+++ Excerpted text

# Ioptron Skytracker Camera Mount



## tiger82 (Aug 26, 2013)

Does anyone have any experience with this device?


----------



## niteclicks (Aug 27, 2013)

I don't have one, but unless you need to be ultra portable I think there are better options depending on what you are after. The main problem I saw when I looked at it (and similar) was the weight capacity of 7 lbs. and the need for a pretty heavy tripod for rigidity. Entry level telescope mounts with clock drive and tripod can be had for the same price new and cheap used , usually about double the weight handling and are the same basic setup, but I would think much easier to setup. Checkout the Losmandy Starlapse it has a 30 lb load capacity although it is twice the price and again would need a heavy tripod.


----------



## JerryKnight (Aug 27, 2013)

I also don't have direct experience with this tracker (first I've heard of it actually) but it seems pretty good on paper. It supports the same payload weight as the Vixen Polarie, which has gotten decent reviews from what I can tell. Personally, I have the Astrotrac TT320X. It supports a ton by comparison (15kg) but it costs a bit more as well, and it's not nearly as compact.

The only main difference I can tell between the Skytracker and the Polarie, apart from the Vixen reputation, is that for the same price, the Skytracker includes a polar scope. The Vixen polar scope is $130. Of course, for most short exposures, a rough visual alignment is sufficient, but going beyond a minute or two or focal lengths longer than 100mm or so, an accurate alignment helps a lot. In my opinion, you get a tracker so that you can take longer exposures, so you should do whatever you can to get good polar alignment. 

If anyone is thinking of getting into this, remember the total cost of your system.

++++++

Problem description: From the forum thread about the iOptron SkyTracker, return the stretch from "I also don't" through "nearly as compact." word for word.

+++ Data section

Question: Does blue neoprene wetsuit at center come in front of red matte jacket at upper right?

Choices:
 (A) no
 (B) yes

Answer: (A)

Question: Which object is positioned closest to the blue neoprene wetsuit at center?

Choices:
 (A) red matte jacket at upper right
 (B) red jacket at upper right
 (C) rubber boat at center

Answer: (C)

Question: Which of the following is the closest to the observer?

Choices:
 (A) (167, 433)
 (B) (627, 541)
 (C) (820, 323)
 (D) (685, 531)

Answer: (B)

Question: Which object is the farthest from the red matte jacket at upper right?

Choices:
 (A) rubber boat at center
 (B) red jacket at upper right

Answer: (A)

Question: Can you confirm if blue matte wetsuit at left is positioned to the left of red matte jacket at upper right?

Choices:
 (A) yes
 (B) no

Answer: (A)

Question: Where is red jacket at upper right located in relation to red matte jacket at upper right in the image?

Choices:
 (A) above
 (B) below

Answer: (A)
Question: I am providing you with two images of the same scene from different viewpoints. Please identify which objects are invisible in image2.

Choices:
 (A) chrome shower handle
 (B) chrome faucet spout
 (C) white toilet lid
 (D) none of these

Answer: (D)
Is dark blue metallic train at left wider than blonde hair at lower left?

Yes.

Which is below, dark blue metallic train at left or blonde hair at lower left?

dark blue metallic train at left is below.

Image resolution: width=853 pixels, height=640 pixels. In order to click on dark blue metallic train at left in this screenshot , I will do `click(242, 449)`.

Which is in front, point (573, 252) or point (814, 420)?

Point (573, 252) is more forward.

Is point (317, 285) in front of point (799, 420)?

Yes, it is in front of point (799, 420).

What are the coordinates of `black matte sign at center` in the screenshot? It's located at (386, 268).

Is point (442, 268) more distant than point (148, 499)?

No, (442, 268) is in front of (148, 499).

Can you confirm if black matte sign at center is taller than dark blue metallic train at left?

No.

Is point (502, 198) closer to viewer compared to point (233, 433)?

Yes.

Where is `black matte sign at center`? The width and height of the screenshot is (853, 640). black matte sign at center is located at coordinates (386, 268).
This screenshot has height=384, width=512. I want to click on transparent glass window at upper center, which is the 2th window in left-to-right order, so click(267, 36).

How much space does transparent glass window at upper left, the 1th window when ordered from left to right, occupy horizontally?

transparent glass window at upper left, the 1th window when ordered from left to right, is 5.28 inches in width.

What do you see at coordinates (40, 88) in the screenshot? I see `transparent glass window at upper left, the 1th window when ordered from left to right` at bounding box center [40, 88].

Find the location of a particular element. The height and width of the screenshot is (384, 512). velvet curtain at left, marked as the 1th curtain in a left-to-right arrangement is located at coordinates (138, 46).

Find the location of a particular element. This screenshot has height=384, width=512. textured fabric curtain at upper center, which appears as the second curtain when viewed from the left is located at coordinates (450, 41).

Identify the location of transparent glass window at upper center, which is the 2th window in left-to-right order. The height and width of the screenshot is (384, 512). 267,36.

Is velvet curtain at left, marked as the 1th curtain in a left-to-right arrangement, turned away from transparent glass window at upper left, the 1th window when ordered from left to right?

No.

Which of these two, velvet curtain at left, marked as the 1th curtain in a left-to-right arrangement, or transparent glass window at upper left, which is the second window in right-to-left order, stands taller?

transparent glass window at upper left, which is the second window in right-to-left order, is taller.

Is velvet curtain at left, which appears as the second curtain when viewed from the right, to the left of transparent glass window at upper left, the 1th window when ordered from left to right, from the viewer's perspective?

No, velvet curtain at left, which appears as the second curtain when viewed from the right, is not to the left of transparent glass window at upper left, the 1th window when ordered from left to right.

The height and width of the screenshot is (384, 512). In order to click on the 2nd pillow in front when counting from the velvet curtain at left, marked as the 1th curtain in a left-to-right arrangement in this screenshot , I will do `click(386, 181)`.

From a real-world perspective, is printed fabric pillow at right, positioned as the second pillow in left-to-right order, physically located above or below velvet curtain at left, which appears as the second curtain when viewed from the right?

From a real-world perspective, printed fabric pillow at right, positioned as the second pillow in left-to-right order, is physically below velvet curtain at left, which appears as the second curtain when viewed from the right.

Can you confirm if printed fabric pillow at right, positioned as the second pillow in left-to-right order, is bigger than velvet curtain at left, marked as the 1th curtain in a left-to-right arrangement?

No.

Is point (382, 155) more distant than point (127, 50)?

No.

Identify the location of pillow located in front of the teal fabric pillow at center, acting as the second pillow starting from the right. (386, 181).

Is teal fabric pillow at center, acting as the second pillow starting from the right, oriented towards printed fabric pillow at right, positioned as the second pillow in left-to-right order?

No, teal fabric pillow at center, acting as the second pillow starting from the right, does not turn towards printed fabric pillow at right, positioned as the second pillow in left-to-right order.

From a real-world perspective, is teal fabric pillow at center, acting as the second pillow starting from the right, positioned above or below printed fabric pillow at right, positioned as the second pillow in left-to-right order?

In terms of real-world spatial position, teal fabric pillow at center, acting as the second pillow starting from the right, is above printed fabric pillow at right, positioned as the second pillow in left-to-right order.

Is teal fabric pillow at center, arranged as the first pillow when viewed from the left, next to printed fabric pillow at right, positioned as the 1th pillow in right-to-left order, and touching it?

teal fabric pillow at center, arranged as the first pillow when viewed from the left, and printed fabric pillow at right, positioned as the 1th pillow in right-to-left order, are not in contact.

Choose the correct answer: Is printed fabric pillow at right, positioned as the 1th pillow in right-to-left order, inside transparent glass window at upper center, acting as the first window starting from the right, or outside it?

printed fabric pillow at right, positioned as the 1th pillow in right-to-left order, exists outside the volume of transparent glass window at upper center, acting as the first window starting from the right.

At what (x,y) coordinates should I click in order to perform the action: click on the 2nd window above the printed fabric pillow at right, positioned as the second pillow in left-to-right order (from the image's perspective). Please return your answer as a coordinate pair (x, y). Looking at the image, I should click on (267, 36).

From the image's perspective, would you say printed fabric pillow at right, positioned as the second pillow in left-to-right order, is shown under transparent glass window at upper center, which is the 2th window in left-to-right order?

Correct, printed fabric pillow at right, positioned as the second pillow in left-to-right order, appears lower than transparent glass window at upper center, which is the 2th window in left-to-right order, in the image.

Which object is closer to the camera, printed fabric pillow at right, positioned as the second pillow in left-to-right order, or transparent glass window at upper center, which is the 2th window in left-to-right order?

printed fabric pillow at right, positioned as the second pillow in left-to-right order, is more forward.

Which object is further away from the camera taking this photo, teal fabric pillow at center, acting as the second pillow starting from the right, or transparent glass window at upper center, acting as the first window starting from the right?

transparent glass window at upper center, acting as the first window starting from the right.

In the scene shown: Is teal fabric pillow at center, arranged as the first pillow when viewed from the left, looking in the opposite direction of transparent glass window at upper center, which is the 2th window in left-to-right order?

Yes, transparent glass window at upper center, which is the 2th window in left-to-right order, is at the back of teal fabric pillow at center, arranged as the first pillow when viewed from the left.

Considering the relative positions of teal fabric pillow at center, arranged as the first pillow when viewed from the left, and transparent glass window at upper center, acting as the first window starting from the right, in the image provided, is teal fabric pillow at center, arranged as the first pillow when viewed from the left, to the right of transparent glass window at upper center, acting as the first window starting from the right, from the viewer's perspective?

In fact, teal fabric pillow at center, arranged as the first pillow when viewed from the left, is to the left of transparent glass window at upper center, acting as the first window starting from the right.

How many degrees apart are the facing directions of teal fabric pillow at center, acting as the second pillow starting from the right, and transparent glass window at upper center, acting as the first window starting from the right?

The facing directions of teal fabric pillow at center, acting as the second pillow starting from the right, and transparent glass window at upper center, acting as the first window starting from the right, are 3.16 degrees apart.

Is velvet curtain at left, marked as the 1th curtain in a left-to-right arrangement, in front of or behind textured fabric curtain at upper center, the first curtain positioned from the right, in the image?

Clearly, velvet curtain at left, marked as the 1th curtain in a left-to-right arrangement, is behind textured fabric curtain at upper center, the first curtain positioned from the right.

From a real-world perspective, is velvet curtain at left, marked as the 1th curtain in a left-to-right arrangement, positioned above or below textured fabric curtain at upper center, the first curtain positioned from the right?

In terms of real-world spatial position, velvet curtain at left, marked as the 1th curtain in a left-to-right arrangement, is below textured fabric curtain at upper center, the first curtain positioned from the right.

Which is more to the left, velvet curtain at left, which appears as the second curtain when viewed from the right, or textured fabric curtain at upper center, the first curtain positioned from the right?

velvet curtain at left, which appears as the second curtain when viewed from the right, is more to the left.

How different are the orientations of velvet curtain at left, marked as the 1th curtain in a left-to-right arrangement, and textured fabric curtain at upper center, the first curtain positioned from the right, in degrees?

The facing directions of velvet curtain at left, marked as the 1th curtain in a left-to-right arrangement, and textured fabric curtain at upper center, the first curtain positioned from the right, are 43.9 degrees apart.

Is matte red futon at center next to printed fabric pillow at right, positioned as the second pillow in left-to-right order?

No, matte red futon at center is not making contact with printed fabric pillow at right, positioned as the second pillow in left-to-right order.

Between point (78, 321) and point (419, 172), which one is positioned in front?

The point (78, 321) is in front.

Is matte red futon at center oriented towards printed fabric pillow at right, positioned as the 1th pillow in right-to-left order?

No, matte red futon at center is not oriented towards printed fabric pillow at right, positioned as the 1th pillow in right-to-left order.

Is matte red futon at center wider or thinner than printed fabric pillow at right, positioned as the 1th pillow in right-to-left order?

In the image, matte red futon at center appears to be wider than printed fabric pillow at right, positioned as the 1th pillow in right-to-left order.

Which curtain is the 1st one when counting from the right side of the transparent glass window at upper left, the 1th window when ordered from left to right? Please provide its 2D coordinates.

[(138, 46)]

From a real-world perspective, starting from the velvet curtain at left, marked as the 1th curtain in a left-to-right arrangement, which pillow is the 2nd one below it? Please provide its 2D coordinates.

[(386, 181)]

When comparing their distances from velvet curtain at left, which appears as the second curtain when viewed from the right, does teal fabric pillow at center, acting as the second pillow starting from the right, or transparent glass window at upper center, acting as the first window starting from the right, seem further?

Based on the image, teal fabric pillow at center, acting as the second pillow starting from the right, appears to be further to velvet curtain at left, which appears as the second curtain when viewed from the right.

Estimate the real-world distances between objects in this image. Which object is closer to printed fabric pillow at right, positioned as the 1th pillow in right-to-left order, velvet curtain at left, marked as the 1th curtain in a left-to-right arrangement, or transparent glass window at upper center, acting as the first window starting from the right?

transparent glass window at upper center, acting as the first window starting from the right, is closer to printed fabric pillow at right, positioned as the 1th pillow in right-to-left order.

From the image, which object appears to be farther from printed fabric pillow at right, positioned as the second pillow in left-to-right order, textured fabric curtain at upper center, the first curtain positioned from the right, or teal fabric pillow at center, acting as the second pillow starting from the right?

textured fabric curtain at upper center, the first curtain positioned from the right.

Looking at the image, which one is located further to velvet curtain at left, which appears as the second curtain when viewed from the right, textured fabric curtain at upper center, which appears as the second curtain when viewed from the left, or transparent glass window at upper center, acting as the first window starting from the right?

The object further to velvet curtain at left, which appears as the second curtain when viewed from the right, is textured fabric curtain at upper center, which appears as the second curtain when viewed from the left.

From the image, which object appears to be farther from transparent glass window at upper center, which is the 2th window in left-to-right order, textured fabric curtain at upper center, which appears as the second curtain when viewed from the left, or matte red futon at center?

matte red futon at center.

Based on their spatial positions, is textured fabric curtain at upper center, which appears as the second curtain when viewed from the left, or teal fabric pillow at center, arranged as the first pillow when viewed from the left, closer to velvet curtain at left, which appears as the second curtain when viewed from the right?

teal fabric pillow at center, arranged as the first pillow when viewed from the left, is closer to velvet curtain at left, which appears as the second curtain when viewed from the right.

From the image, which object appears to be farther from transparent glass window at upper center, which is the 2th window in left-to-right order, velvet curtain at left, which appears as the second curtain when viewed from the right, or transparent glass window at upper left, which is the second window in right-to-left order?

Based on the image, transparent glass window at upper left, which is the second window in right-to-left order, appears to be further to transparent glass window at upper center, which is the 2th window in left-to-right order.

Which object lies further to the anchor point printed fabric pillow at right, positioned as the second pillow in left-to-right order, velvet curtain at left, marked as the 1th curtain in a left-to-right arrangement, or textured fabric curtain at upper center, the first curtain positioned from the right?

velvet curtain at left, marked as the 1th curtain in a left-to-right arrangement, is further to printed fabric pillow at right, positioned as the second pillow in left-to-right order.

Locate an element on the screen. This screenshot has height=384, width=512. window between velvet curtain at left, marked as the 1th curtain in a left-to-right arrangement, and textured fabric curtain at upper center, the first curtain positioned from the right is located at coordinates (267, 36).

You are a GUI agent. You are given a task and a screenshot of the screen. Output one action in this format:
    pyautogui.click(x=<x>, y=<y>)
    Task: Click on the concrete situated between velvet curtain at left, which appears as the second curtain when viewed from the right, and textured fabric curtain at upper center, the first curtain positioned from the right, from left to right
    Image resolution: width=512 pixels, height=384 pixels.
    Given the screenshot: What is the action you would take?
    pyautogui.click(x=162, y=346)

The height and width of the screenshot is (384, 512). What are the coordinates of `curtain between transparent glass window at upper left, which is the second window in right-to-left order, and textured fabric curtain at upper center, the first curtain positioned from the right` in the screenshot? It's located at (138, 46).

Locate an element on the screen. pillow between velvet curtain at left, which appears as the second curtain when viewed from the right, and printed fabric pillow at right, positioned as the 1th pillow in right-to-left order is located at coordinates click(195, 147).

++++++

Task result:
I also don't have direct experience with this tracker (first I've heard of it actually) but it seems pretty good on paper. It supports the same payload weight as the Vixen Polarie, which has gotten decent reviews from what I can tell. Personally, I have the Astrotrac TT320X. It supports a ton by comparison (15kg) but it costs a bit more as well, and it's not nearly as compact.